List each line of the listing below that contains the string "English". Count a line only when the capitalization matches.
*** RECORDS TO USE ***
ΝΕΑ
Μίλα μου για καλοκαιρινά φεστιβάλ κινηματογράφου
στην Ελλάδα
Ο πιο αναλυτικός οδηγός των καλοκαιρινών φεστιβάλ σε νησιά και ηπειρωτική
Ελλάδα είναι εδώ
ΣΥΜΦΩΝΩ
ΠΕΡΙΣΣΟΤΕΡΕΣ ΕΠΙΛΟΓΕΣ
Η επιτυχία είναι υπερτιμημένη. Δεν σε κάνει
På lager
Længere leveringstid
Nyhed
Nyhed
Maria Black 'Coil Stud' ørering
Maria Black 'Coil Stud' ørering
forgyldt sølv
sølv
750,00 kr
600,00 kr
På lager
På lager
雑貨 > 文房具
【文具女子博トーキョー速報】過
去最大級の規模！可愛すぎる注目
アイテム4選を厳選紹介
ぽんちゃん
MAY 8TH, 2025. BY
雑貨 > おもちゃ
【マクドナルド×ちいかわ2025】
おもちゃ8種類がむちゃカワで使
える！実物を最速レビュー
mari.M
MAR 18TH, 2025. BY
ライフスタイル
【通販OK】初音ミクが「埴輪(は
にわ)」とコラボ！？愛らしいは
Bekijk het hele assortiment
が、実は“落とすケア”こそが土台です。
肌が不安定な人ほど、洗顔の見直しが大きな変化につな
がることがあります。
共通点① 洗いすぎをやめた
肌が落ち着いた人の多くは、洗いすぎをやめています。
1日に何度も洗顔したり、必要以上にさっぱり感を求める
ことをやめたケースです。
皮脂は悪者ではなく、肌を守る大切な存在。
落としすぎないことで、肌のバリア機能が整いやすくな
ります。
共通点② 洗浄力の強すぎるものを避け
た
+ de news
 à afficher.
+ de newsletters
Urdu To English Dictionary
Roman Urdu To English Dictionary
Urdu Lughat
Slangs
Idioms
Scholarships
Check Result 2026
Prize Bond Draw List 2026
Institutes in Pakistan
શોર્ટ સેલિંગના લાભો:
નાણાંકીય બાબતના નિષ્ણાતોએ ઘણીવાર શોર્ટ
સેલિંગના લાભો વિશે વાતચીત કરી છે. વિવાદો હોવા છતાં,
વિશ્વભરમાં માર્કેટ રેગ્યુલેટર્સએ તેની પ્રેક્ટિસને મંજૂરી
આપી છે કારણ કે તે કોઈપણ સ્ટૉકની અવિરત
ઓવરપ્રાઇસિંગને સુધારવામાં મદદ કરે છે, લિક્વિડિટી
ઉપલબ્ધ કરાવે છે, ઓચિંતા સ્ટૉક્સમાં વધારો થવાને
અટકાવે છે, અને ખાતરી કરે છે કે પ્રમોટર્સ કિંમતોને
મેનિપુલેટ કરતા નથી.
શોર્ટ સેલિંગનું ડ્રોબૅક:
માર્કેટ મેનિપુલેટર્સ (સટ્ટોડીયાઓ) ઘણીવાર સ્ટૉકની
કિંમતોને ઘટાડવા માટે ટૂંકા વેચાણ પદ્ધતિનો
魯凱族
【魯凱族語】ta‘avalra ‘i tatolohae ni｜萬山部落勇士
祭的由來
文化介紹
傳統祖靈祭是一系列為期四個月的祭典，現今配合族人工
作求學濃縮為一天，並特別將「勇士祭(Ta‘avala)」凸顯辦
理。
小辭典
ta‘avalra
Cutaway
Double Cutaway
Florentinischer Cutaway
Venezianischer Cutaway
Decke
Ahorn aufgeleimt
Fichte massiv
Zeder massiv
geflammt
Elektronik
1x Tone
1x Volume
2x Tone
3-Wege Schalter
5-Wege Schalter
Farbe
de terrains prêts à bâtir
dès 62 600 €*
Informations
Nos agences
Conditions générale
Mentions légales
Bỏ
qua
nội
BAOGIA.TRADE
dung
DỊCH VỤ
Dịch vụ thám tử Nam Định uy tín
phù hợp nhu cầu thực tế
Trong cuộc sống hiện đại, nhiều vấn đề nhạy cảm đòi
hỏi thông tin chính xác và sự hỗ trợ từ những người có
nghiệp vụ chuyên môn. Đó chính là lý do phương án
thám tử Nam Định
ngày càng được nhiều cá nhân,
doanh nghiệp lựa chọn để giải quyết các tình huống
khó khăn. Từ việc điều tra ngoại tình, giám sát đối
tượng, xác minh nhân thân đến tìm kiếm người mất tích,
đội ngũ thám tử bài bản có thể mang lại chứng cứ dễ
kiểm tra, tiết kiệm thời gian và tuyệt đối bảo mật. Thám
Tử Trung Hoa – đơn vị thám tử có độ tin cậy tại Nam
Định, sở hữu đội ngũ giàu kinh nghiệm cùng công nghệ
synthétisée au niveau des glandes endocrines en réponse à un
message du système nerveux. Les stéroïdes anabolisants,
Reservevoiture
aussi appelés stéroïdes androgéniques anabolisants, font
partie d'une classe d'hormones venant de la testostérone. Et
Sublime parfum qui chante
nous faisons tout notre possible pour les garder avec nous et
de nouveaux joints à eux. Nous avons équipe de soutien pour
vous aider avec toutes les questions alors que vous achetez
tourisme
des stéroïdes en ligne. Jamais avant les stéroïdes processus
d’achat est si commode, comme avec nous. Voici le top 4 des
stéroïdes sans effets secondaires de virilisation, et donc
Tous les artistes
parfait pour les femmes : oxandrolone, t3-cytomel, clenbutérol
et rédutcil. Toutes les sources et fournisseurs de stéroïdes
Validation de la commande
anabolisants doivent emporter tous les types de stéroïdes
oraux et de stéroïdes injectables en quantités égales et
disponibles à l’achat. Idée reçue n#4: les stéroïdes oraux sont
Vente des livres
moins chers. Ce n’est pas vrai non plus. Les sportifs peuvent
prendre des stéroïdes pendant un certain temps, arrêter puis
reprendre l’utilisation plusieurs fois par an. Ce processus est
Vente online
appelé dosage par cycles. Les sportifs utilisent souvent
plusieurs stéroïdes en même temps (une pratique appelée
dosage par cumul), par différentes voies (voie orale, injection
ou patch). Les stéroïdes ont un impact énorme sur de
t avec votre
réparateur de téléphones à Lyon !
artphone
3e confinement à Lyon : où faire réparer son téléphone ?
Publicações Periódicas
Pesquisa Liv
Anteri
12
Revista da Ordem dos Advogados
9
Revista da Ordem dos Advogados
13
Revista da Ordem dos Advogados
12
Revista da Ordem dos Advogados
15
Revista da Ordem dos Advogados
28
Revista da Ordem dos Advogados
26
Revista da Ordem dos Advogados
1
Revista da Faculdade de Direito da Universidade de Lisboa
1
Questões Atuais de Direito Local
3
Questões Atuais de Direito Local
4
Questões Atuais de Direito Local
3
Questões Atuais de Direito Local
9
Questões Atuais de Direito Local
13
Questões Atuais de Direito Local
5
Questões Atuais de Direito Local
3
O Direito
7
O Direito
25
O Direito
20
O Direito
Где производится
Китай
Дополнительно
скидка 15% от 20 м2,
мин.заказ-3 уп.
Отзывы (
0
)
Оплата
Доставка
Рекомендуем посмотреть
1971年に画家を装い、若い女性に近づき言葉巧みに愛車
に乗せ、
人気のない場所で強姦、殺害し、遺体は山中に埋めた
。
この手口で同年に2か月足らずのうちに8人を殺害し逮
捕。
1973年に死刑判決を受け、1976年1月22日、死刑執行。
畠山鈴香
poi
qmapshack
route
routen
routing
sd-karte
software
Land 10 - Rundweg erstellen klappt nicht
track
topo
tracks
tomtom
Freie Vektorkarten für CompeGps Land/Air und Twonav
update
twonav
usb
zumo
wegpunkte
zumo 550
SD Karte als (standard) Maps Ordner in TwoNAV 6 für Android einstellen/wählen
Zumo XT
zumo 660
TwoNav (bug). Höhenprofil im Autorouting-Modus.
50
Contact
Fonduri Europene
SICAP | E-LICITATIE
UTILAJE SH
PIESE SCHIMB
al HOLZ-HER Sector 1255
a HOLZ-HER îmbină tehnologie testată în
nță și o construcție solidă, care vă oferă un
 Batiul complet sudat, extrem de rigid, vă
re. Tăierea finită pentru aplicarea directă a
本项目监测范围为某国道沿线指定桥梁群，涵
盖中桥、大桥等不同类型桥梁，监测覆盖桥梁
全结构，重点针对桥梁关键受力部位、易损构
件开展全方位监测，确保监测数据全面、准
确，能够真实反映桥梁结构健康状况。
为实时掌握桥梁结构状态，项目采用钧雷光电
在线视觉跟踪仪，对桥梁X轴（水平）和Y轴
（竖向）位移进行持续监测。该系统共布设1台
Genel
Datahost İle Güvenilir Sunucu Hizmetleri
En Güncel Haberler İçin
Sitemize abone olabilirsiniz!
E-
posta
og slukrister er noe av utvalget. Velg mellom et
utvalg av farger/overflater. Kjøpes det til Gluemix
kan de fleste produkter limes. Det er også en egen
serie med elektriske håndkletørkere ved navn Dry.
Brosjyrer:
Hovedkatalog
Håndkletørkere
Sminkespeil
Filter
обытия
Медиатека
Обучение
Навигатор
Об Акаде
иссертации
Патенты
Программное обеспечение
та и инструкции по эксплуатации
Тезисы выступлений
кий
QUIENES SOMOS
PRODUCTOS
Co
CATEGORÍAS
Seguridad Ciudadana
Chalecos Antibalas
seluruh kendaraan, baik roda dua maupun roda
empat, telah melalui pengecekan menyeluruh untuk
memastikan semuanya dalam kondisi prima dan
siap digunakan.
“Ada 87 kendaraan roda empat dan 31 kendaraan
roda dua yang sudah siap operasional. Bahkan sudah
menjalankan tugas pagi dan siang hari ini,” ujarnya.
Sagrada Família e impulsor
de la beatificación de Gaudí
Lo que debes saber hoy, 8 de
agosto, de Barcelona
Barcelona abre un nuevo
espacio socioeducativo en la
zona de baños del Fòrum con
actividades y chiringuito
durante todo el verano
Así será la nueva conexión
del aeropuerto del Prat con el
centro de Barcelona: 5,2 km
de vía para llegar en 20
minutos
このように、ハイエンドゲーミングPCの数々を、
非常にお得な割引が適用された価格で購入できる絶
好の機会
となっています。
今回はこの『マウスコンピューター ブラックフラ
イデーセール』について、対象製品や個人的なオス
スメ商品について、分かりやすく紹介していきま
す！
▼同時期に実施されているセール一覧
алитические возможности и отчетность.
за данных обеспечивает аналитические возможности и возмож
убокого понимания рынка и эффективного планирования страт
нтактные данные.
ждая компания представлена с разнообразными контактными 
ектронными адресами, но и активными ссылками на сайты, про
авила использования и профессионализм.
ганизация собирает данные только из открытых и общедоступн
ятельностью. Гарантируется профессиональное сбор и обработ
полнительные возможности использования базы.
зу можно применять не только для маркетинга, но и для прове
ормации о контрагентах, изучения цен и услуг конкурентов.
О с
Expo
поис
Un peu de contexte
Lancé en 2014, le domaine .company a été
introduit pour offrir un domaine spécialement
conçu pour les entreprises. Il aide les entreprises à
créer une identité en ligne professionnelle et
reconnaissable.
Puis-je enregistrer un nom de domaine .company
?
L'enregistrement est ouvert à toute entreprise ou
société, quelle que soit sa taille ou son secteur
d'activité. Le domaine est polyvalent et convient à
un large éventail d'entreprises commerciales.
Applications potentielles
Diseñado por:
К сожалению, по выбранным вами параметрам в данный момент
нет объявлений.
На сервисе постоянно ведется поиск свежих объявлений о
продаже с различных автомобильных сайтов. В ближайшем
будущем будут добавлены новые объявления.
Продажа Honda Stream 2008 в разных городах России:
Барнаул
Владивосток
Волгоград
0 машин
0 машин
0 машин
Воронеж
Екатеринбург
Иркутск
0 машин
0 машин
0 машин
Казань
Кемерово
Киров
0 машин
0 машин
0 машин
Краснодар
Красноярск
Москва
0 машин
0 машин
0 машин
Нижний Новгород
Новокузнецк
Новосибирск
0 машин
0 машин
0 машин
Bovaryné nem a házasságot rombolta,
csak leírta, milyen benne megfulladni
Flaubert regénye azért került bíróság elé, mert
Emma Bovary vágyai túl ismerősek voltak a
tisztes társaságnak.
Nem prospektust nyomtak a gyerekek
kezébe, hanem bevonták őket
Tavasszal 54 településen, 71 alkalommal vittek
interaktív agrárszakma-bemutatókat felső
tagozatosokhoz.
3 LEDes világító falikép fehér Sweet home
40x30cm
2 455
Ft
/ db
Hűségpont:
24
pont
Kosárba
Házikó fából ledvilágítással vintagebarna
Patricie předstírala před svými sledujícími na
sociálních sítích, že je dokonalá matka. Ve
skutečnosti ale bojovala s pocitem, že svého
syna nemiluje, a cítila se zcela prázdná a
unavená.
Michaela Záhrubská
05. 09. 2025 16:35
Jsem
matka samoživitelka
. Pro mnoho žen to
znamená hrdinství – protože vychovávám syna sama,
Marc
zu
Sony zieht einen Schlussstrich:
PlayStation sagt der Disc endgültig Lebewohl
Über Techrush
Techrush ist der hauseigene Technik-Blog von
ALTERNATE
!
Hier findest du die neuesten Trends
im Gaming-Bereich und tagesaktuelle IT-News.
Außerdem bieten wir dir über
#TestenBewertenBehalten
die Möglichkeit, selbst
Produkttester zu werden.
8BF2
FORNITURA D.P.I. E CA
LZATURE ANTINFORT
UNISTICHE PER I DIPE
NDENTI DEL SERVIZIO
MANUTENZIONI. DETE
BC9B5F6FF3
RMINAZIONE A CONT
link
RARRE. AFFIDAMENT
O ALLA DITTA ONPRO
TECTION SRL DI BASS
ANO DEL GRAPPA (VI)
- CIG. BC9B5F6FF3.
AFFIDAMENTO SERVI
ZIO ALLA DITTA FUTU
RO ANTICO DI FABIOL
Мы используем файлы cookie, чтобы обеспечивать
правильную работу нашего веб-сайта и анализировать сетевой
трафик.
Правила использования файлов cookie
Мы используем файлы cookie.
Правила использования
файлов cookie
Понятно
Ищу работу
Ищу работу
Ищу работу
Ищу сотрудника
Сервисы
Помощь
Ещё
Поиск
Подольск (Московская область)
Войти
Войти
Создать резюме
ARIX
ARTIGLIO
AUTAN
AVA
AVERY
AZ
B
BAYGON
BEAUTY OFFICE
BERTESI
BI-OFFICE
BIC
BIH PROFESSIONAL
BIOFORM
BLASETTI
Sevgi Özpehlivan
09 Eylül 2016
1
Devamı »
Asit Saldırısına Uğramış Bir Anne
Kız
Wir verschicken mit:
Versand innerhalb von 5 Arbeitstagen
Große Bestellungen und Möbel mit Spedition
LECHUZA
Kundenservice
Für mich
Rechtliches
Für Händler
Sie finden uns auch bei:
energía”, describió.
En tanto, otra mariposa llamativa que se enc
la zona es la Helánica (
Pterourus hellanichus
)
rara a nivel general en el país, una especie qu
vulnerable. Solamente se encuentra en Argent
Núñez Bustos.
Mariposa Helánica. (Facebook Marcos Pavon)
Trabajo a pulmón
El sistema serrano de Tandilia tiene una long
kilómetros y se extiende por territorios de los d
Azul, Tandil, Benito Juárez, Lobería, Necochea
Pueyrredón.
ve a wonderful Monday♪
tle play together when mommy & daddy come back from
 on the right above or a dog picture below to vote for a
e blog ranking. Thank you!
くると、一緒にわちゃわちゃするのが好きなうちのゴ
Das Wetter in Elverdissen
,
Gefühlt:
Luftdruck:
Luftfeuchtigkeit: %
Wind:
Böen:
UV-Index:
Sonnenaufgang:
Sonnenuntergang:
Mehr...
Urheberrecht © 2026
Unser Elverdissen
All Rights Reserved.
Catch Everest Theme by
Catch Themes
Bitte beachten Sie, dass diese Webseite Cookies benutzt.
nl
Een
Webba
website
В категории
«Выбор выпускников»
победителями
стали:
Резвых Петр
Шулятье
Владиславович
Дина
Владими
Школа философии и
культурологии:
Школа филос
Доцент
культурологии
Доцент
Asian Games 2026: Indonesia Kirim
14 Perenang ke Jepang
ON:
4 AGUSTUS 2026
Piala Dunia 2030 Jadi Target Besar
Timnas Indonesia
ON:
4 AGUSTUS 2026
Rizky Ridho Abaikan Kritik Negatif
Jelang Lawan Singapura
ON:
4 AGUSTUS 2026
***
ANSWER TO THE EXERCISE >>
Urdu To English Dictionary
Roman Urdu To English Dictionary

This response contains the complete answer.